* [PROBLEM DESCRIPTION]: A complete answer includes every line below with the word "medium".

---*---

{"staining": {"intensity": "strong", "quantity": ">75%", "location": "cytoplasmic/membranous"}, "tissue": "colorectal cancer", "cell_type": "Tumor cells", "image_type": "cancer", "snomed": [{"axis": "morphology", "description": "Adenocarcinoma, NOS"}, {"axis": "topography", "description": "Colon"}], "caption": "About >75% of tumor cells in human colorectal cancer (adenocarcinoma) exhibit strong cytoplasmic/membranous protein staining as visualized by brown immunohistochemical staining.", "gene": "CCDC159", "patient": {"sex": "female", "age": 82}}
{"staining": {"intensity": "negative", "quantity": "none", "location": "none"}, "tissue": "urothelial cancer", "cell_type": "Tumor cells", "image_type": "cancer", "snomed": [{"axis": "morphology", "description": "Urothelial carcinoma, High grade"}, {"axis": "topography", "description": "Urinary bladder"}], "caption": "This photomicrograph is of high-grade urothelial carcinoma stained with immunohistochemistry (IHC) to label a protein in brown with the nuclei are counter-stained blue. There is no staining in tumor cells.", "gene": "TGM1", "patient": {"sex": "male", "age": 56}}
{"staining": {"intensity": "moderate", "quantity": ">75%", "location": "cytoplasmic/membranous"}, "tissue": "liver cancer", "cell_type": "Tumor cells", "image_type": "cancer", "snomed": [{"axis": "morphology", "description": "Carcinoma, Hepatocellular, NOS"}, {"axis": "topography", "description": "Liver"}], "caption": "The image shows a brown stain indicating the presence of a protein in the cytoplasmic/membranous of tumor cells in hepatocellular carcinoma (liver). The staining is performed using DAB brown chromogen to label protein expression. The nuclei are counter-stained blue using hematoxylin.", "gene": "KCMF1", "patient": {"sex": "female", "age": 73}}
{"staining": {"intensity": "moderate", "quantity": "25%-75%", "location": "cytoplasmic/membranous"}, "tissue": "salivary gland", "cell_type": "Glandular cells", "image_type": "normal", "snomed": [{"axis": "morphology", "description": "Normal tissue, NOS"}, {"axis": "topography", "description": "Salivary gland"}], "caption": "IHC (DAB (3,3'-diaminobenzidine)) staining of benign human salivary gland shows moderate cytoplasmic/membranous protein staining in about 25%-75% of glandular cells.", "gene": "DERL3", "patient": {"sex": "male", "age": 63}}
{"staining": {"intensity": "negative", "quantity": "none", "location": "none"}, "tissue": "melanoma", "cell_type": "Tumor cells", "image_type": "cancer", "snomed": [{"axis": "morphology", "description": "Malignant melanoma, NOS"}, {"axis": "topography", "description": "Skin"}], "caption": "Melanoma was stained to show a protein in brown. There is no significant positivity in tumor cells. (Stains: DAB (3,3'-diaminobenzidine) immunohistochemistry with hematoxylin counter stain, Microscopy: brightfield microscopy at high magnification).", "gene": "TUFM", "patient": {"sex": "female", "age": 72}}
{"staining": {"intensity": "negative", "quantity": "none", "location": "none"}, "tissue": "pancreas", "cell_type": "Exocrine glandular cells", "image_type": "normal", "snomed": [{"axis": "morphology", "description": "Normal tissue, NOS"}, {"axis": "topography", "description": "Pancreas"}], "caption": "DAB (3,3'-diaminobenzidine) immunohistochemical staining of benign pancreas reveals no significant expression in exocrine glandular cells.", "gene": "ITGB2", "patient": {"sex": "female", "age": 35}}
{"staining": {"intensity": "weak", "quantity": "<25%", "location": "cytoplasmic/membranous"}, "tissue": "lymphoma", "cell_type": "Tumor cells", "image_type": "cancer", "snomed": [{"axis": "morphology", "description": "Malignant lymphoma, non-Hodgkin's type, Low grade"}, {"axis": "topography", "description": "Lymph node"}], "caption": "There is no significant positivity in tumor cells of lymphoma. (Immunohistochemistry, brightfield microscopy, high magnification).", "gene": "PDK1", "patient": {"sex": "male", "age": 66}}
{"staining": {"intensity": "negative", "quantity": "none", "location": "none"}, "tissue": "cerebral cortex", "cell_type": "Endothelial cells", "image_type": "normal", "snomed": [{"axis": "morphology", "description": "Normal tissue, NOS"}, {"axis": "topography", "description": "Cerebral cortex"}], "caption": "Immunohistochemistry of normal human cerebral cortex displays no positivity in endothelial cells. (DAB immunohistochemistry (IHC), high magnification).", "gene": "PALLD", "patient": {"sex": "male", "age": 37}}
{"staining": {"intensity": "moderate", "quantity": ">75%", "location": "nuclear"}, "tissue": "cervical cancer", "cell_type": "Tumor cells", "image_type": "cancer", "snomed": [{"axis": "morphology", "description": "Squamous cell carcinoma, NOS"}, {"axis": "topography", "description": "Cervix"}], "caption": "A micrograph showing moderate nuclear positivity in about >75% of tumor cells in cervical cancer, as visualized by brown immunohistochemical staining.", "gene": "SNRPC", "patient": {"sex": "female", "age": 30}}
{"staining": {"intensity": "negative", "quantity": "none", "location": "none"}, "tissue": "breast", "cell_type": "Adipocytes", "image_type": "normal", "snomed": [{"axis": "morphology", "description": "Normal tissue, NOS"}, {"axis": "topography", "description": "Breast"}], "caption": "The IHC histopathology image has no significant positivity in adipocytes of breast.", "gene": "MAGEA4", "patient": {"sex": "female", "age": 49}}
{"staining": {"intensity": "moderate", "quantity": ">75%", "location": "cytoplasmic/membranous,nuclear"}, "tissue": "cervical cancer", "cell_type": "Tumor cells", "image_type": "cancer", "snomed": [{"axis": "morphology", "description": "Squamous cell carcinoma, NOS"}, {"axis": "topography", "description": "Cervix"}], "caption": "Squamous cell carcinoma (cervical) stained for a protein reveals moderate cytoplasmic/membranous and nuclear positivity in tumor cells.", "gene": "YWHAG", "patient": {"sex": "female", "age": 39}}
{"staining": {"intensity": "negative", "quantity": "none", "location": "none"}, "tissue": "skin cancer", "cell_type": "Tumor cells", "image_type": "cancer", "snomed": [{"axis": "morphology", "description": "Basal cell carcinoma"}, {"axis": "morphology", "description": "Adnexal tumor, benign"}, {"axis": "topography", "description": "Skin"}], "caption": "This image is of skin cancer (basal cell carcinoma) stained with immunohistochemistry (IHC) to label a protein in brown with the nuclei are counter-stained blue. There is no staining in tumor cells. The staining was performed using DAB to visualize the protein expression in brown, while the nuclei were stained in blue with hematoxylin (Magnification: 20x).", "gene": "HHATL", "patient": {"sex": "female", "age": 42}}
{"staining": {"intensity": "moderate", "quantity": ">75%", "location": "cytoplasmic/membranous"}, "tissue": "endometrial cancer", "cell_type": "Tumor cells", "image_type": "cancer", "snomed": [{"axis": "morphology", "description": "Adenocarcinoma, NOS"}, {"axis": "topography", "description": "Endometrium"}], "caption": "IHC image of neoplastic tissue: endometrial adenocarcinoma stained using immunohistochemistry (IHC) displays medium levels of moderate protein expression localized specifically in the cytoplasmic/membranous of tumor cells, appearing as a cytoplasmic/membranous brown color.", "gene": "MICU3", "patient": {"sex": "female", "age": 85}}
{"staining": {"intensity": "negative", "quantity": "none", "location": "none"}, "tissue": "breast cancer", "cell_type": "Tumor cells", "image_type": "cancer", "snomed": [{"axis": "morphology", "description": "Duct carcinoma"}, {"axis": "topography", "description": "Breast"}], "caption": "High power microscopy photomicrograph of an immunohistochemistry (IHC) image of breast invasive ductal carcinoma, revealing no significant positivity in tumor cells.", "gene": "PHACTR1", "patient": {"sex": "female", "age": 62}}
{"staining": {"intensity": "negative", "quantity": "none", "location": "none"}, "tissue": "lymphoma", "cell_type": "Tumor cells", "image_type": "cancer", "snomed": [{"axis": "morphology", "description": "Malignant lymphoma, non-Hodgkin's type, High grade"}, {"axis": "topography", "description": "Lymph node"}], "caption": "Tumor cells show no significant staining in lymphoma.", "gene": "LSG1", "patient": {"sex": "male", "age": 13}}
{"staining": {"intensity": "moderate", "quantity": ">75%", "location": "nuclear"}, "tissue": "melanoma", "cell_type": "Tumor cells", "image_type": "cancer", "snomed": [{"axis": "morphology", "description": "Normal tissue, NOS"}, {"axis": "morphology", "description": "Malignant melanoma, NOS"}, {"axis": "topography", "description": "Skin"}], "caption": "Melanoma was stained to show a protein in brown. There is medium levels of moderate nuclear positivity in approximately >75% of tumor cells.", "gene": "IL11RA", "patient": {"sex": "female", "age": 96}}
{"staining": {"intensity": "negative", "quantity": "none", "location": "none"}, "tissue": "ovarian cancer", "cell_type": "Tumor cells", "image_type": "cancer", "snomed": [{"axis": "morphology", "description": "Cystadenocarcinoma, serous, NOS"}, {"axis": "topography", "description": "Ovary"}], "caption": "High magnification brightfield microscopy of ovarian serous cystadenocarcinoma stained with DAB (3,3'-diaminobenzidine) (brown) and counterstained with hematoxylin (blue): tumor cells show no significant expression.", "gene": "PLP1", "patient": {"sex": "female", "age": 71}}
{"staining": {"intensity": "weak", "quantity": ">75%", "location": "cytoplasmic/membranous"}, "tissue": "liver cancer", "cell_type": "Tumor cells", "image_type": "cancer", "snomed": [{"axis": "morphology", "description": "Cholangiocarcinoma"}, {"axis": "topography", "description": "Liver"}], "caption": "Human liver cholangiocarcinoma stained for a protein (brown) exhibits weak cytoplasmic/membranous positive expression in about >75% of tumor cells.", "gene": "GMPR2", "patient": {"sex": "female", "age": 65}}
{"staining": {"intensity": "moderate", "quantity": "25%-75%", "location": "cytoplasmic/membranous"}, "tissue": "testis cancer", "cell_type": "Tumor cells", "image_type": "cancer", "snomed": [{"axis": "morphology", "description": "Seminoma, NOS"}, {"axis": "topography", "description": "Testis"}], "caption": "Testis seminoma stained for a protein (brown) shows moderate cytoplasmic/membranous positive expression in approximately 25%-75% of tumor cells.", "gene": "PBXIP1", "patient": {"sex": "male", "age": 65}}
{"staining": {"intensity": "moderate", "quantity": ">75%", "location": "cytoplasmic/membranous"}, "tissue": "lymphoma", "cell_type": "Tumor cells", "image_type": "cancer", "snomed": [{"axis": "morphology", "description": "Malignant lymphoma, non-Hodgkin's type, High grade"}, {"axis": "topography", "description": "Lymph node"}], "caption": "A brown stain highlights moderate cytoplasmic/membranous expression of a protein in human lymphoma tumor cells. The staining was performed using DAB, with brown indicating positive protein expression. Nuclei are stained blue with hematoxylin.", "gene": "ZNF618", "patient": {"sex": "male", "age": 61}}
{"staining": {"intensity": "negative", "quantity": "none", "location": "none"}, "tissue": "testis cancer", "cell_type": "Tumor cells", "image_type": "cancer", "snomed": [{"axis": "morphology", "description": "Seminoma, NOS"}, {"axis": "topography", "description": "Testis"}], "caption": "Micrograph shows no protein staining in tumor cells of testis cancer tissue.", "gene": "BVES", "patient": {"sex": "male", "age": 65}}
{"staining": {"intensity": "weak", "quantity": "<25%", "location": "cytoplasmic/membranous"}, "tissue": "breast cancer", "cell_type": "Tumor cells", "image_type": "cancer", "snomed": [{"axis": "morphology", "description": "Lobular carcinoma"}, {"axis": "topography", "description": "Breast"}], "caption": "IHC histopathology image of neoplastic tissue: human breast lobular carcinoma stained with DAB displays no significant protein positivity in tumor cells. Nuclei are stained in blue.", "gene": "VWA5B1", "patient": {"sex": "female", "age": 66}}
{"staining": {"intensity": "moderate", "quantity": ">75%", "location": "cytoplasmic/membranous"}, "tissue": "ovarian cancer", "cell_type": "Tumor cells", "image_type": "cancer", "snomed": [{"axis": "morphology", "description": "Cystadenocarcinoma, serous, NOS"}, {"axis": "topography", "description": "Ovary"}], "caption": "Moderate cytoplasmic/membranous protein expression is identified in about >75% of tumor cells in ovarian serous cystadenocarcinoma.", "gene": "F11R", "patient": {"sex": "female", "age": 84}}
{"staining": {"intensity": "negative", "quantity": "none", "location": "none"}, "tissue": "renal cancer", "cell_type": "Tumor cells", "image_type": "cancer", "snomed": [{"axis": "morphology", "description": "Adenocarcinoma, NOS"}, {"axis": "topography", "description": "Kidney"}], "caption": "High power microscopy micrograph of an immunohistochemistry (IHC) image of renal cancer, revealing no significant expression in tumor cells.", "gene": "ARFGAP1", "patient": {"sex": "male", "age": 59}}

---*---

* [WRITTEN RESPONSE]:
{"staining": {"intensity": "moderate", "quantity": ">75%", "location": "cytoplasmic/membranous"}, "tissue": "endometrial cancer", "cell_type": "Tumor cells", "image_type": "cancer", "snomed": [{"axis": "morphology", "description": "Adenocarcinoma, NOS"}, {"axis": "topography", "description": "Endometrium"}], "caption": "IHC image of neoplastic tissue: endometrial adenocarcinoma stained using immunohistochemistry (IHC) displays medium levels of moderate protein expression localized specifically in the cytoplasmic/membranous of tumor cells, appearing as a cytoplasmic/membranous brown color.", "gene": "MICU3", "patient": {"sex": "female", "age": 85}}
{"staining": {"intensity": "moderate", "quantity": ">75%", "location": "nuclear"}, "tissue": "melanoma", "cell_type": "Tumor cells", "image_type": "cancer", "snomed": [{"axis": "morphology", "description": "Normal tissue, NOS"}, {"axis": "morphology", "description": "Malignant melanoma, NOS"}, {"axis": "topography", "description": "Skin"}], "caption": "Melanoma was stained to show a protein in brown. There is medium levels of moderate nuclear positivity in approximately >75% of tumor cells.", "gene": "IL11RA", "patient": {"sex": "female", "age": 96}}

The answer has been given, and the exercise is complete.